I am currently evaluating MapD with various sizes of dataset.
I am running MapD 3.61 Community Edition in AWS on a p2.8xlarge instance. The specs for this machines are as follows:-
Nvidia K80 - 8 GPU’s, 32 vCPUs, 488 GiB RAM
When I run this with a 1.25 billion dataset Immerse works as expected, much like the demos on the MapD website.
However when I try a 5 billion dataset Immerse becomes unresponsive and in some cases returns errors. I am thinking that this is due to the dataset being too big for the box to handle, but I would like a better way of measuring and confirming this.
My first query is how to more accurately work out when the problems are due to the data set being too big for the hardware provisioned.
Will MapD log somewhere when the Engine or Immerse cannot cope?
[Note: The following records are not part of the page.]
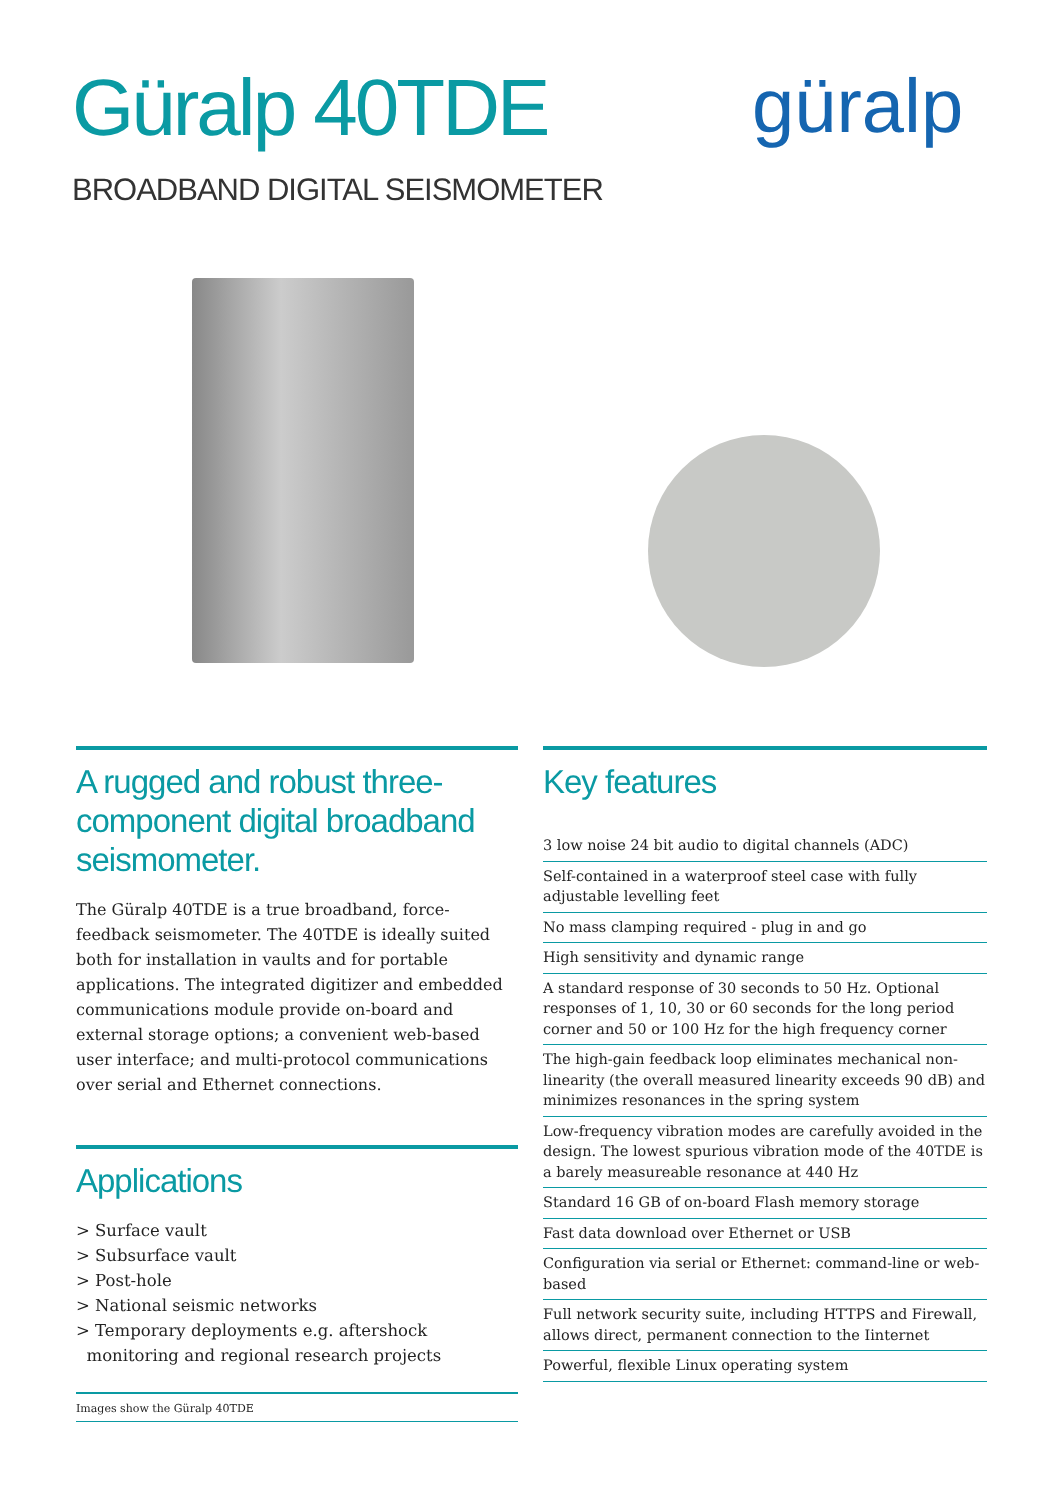Güralp 40TDE güralp
BROADBAND DIGITAL SEISMOMETER
A rugged and robust three-component digital broadband seismometer.
The Güralp 40TDE is a true broadband, force-feedback seismometer. The 40TDE is ideally suited both for installation in vaults and for portable applications. The integrated digitizer and embedded communications module provide on-board and external storage options; a convenient web-based user interface; and multi-protocol communications over serial and Ethernet connections.
Applications
> Surface vault
> Subsurface vault
> Post-hole
> National seismic networks
> Temporary deployments e.g. aftershock
monitoring and regional research projects
Key features
3 low noise 24 bit audio to digital channels (ADC)
Self-contained in a waterproof steel case with fully adjustable levelling feet
No mass clamping required - plug in and go
High sensitivity and dynamic range
A standard response of 30 seconds to 50 Hz. Optional responses of 1, 10, 30 or 60 seconds for the long period corner and 50 or 100 Hz for the high frequency corner
The high-gain feedback loop eliminates mechanical non-linearity (the overall measured linearity exceeds 90 dB) and minimizes resonances in the spring system
Low-frequency vibration modes are carefully avoided in the design. The lowest spurious vibration mode of the 40TDE is a barely measureable resonance at 440 Hz
Standard 16 GB of on-board Flash memory storage
Fast data download over Ethernet or USB
Configuration via serial or Ethernet: command-line or web-based
Full network security suite, including HTTPS and Firewall, allows direct, permanent connection to the Iinternet
Powerful, flexible Linux operating system
Images show the Güralp 40TDE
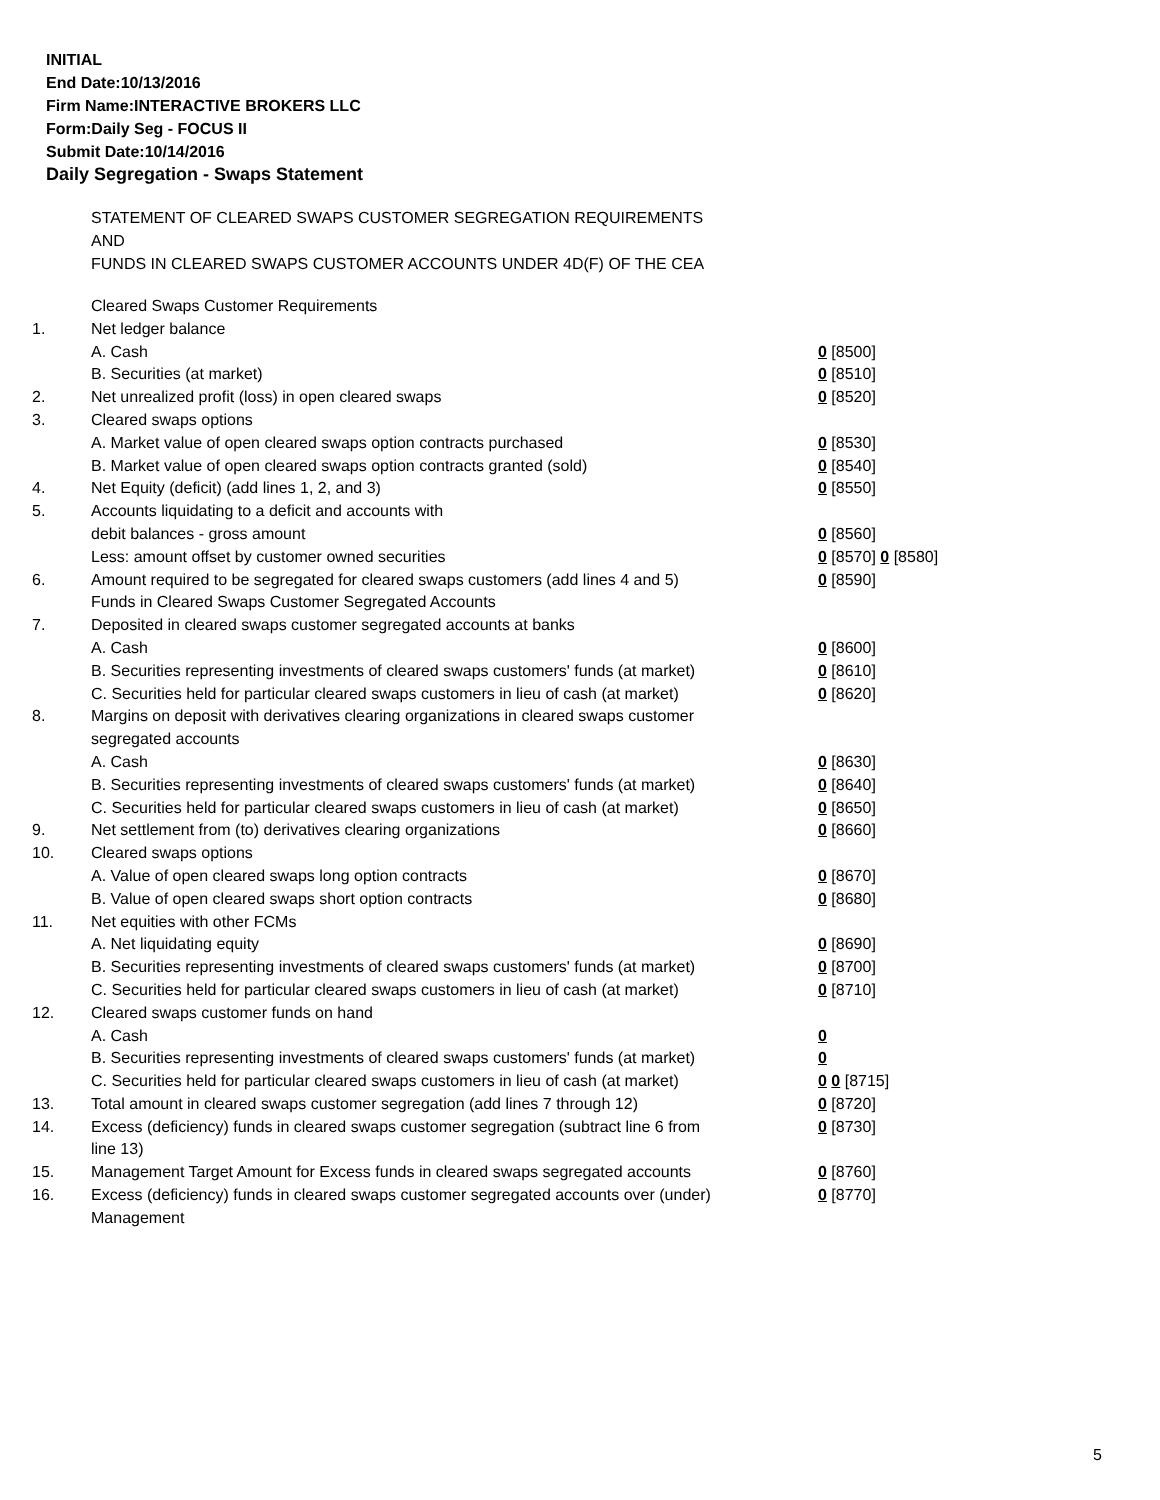INITIAL
End Date:10/13/2016
Firm Name:INTERACTIVE BROKERS LLC
Form:Daily Seg - FOCUS II
Submit Date:10/14/2016
Daily Segregation - Swaps Statement
STATEMENT OF CLEARED SWAPS CUSTOMER SEGREGATION REQUIREMENTS
AND
FUNDS IN CLEARED SWAPS CUSTOMER ACCOUNTS UNDER 4D(F) OF THE CEA
| | Cleared Swaps Customer Requirements | |
| 1. | Net ledger balance | |
| | A. Cash | 0 [8500] |
| | B. Securities (at market) | 0 [8510] |
| 2. | Net unrealized profit (loss) in open cleared swaps | 0 [8520] |
| 3. | Cleared swaps options | |
| | A. Market value of open cleared swaps option contracts purchased | 0 [8530] |
| | B. Market value of open cleared swaps option contracts granted (sold) | 0 [8540] |
| 4. | Net Equity (deficit) (add lines 1, 2, and 3) | 0 [8550] |
| 5. | Accounts liquidating to a deficit and accounts with | |
| | debit balances - gross amount | 0 [8560] |
| | Less: amount offset by customer owned securities | 0 [8570] 0 [8580] |
| 6. | Amount required to be segregated for cleared swaps customers (add lines 4 and 5) | 0 [8590] |
| | Funds in Cleared Swaps Customer Segregated Accounts | |
| 7. | Deposited in cleared swaps customer segregated accounts at banks | |
| | A. Cash | 0 [8600] |
| | B. Securities representing investments of cleared swaps customers' funds (at market) | 0 [8610] |
| | C. Securities held for particular cleared swaps customers in lieu of cash (at market) | 0 [8620] |
| 8. | Margins on deposit with derivatives clearing organizations in cleared swaps customer segregated accounts | |
| | A. Cash | 0 [8630] |
| | B. Securities representing investments of cleared swaps customers' funds (at market) | 0 [8640] |
| | C. Securities held for particular cleared swaps customers in lieu of cash (at market) | 0 [8650] |
| 9. | Net settlement from (to) derivatives clearing organizations | 0 [8660] |
| 10. | Cleared swaps options | |
| | A. Value of open cleared swaps long option contracts | 0 [8670] |
| | B. Value of open cleared swaps short option contracts | 0 [8680] |
| 11. | Net equities with other FCMs | |
| | A. Net liquidating equity | 0 [8690] |
| | B. Securities representing investments of cleared swaps customers' funds (at market) | 0 [8700] |
| | C. Securities held for particular cleared swaps customers in lieu of cash (at market) | 0 [8710] |
| 12. | Cleared swaps customer funds on hand | |
| | A. Cash | 0 |
| | B. Securities representing investments of cleared swaps customers' funds (at market) | 0 |
| | C. Securities held for particular cleared swaps customers in lieu of cash (at market) | 0 0 [8715] |
| 13. | Total amount in cleared swaps customer segregation (add lines 7 through 12) | 0 [8720] |
| 14. | Excess (deficiency) funds in cleared swaps customer segregation (subtract line 6 from line 13) | 0 [8730] |
| 15. | Management Target Amount for Excess funds in cleared swaps segregated accounts | 0 [8760] |
| 16. | Excess (deficiency) funds in cleared swaps customer segregated accounts over (under) Management | 0 [8770] |
5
Are there other/better ways to identify when a MapD installation needs scaling?
Does anybody have any thoughts on how the p2.8xlarge and p2.16xlarge instances would scale before needing to scale out rather than up?
How many billion rows could I expect the p2.8xlarge instance to scale to, and how many for p2.xlarge?
The p2.16xlarge instance is:-
Nvidia K80 - 16 GPUs, 64 vCPUs, 732 GiB RAM
The data set I am testing with is a variation of the taxi data, and mostly I am working with a point map in Immerse.
Any help or guidance would be greatly appreciated.